【Kaggle】BirdCLEF2024 3rd place Solution explained


Hi, this time I will explain the team NVBird's 3rd solution of BridCLEF2024 to understand it deeper.


0. Competiton explanation

This competition's purpose is classification to the 182 type bird calls.
The validation method is AUC-ROC, so we had to predict all of birds classes.

Competition host provide the random length audio calling data over 240000 samples as training data, and data not labeled for utilize to augmentation or otehrs.

As the problem must be addressed were:
unbalanced data, probably noisy and mixed test data, data while bird not calling, etc..

Additionaly point to be noted is the limitation of submittion. This competition only allow CPU and under 120 minutes for inference. We have to both infer and process the data in time.

If you wanna know details, reccoemnd you check the competition overview and dataset.

0.1 Technique used

  • Additive mixup: The labels used are max of each label.
  • Normalization with std of 1
  • Efficientvit-b0 and mnasnet
  • Large batch size to fit models pseudo labeled datasets.

0.2 Point to see

  • Restrict the number of records per species to 500 for balanced data.
  • AVES model : recent waveform based model
  • mnasnet-100 as light CNN (model that NAS applied to MobileNetV2)
  • Masking Loss for secondary labels and it improves LB by about 0.01
  • Predict smoothing by weight [0.1, 0.2, 0.4, 0.2, 0.1]

1. Overview

Their pipeline is summarized below.
Key ingredient:

  • pseudo labeling with soundscape
  • model distillation

A number of models were trained with the training data, then used to predictt lables on 5 second clips from unlabelled soundscapes. These were added to the orginal training data to train a new set of models used for the final submission.

2. Data

Overall, they referenced to knowledge acquired during previous competitions, and added some extra samples to fight class imbalance.

they used previous years data and data on Xeno Canto as additional data.

They capped the number of records per species to 500, keeping the most recent ones. Indeed, adding all extar data leads to severe class imbalance that was detrimental to model accuracy.
Low frequency classes are upsampled so that there are at least 10 samples for each class in the training folds.

To train models, they use the following processing and augmentations:
They didn't use all training data. For each record we use a random crop of 5 seconds clip among the first 6 seconds, or the last 6 seconds of a record. If record length is smaller than 5 seconds, random padding so that the middle of the signal is between 2 and 3 seconds in the 5 sec resulting clip.
For most of th emodels they used time shifting with a one seconds window as the only augmentation besides mixup. An exception are some models which are inspired by BirdCLEF2023 2nd place SED models use the same augmentaion as used there.

They use additive mixup: primary lables are the max of primary labels of the two audios to be mixed.
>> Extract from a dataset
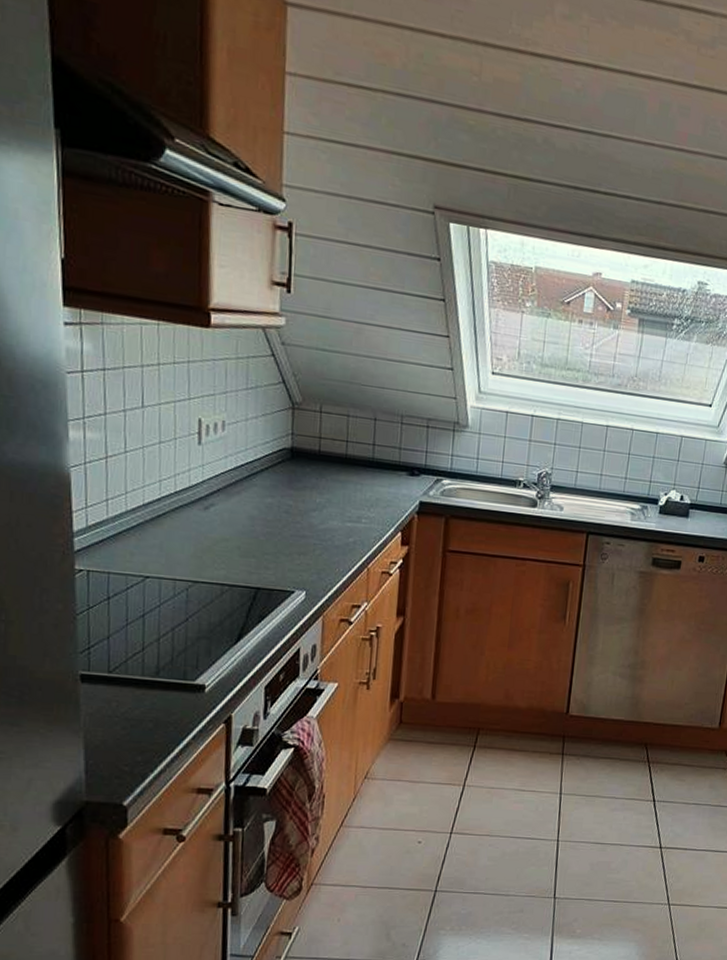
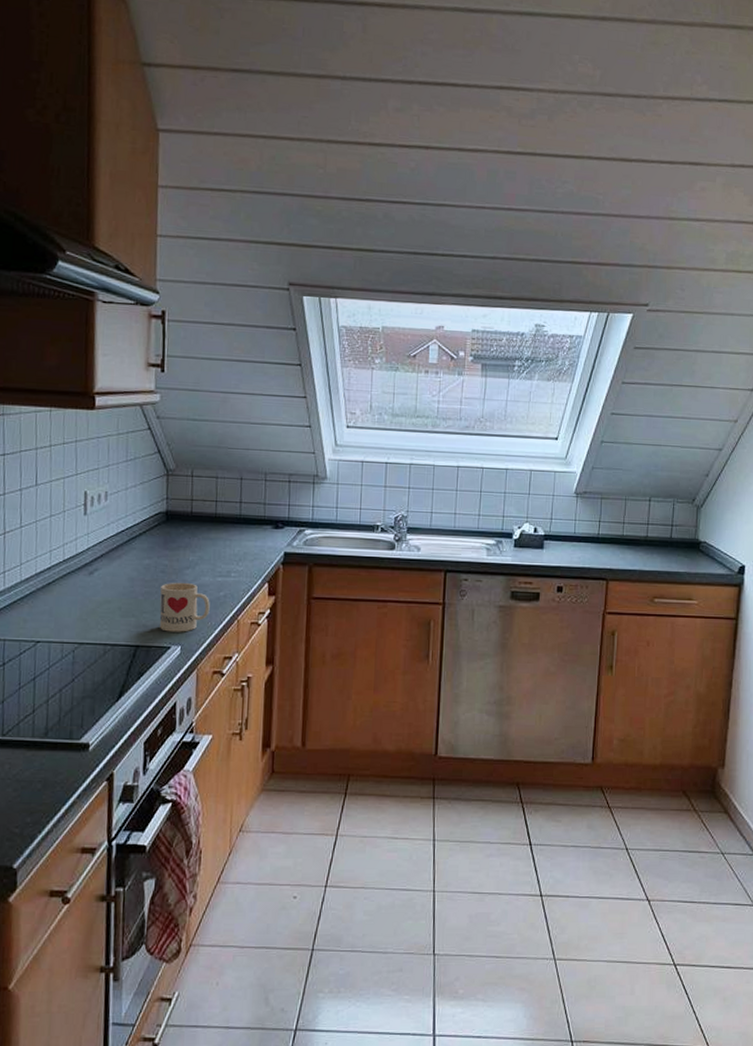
mug: none [282,524,338,577] -> present [159,582,210,632]

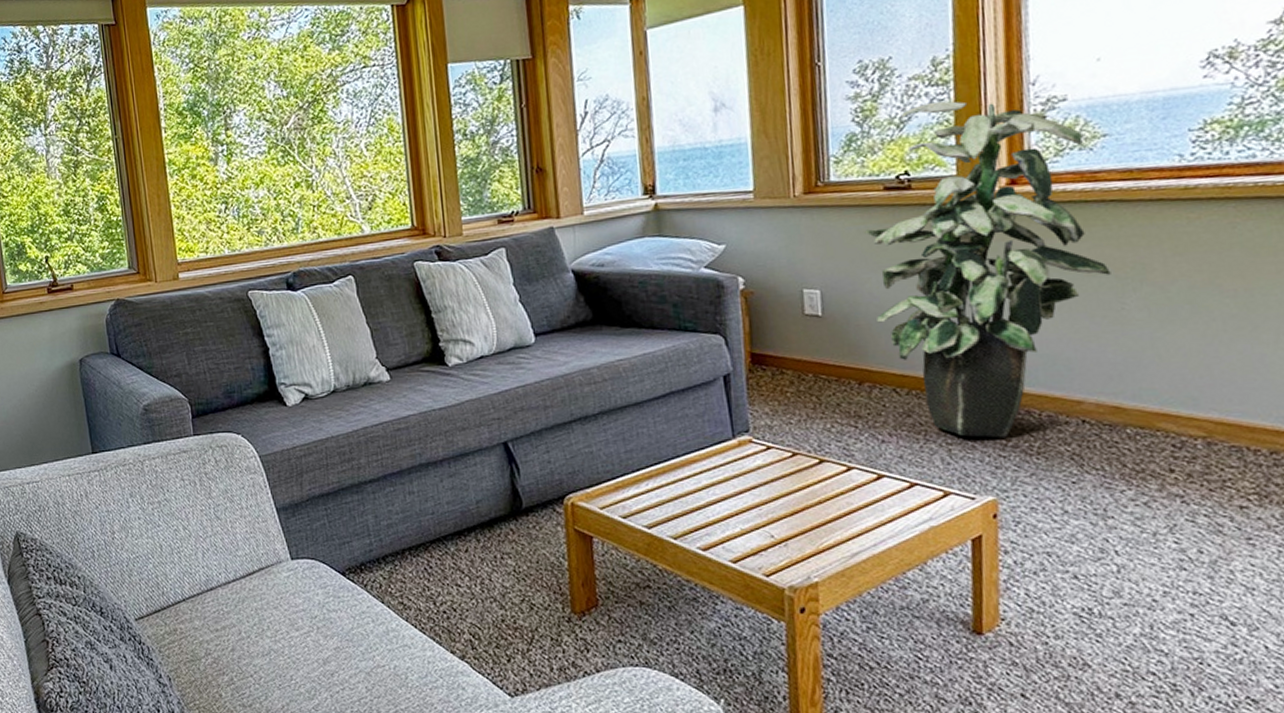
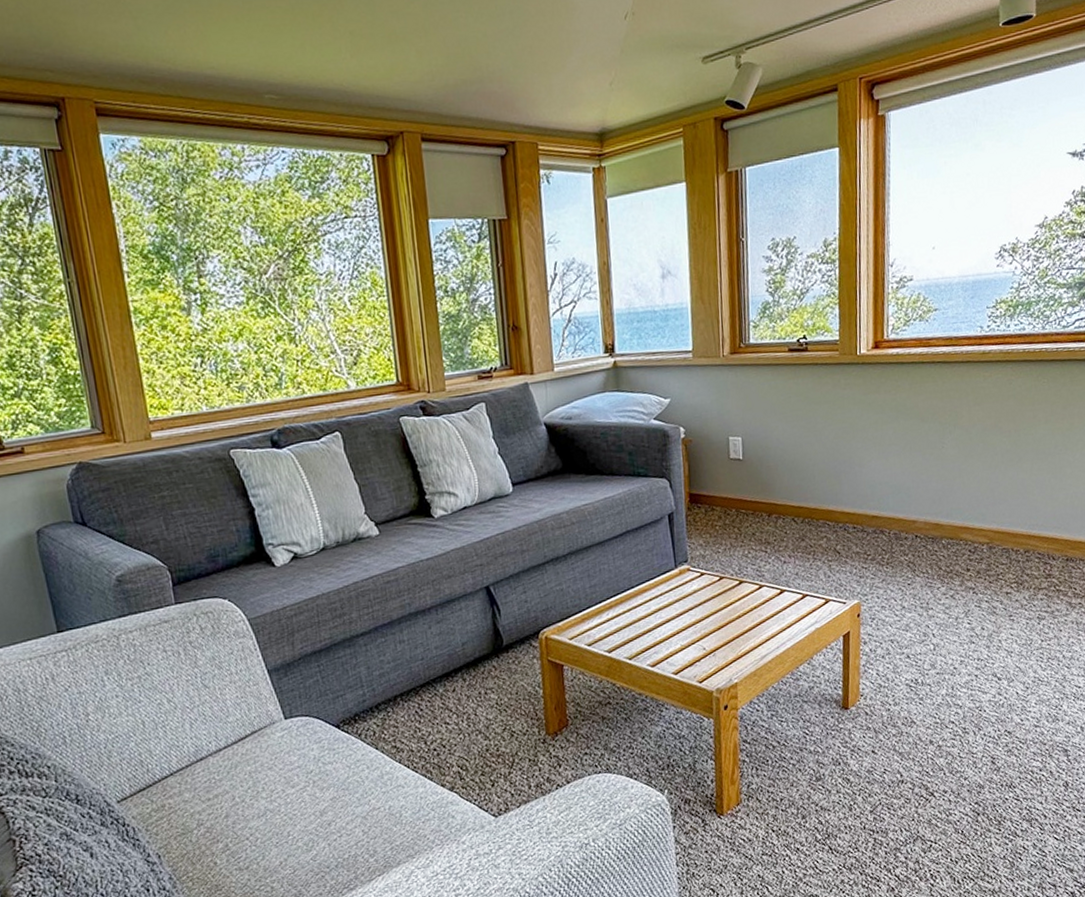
indoor plant: present [864,100,1111,438] -> none [774,276,936,554]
Secondary labels are the concatenation of secondary labels.

We mostly use image models that take log mel spectrograms as input. For these we compute mel spectrograms with parameters chosen to have an image size of 224x224 or 288x288 depending on the image model we use. Input waveforms are normalized to have a std of 1.

3. Models

3.1 First level models

The cup-only environment quite restrict to submission, but this doesn't apply for pseudo label generation, so they used some big backbones than 2nd level. Then, they perform what is known as modle distillation. This is a powerful techniques in general.


  • Efficientvit_b0.224.in1k on 224x224 log mel spectrograms
  • Efficientvit_b1.r288_in1k on 288x288 log mel spectrograms
  • A variety of CNNs (efficientnets, mobilenets, tinynets, mnasnets, mixnets) and Efficientvits (b0, b1, m3 trained on 224x224 log mel spectrograms.
  • SED model with tf_efficientnetv2_s_in21k on 128x313log mel spectrograms?
  • They also fine-tuned aves-large and aves-base, which is a recent waveform based model.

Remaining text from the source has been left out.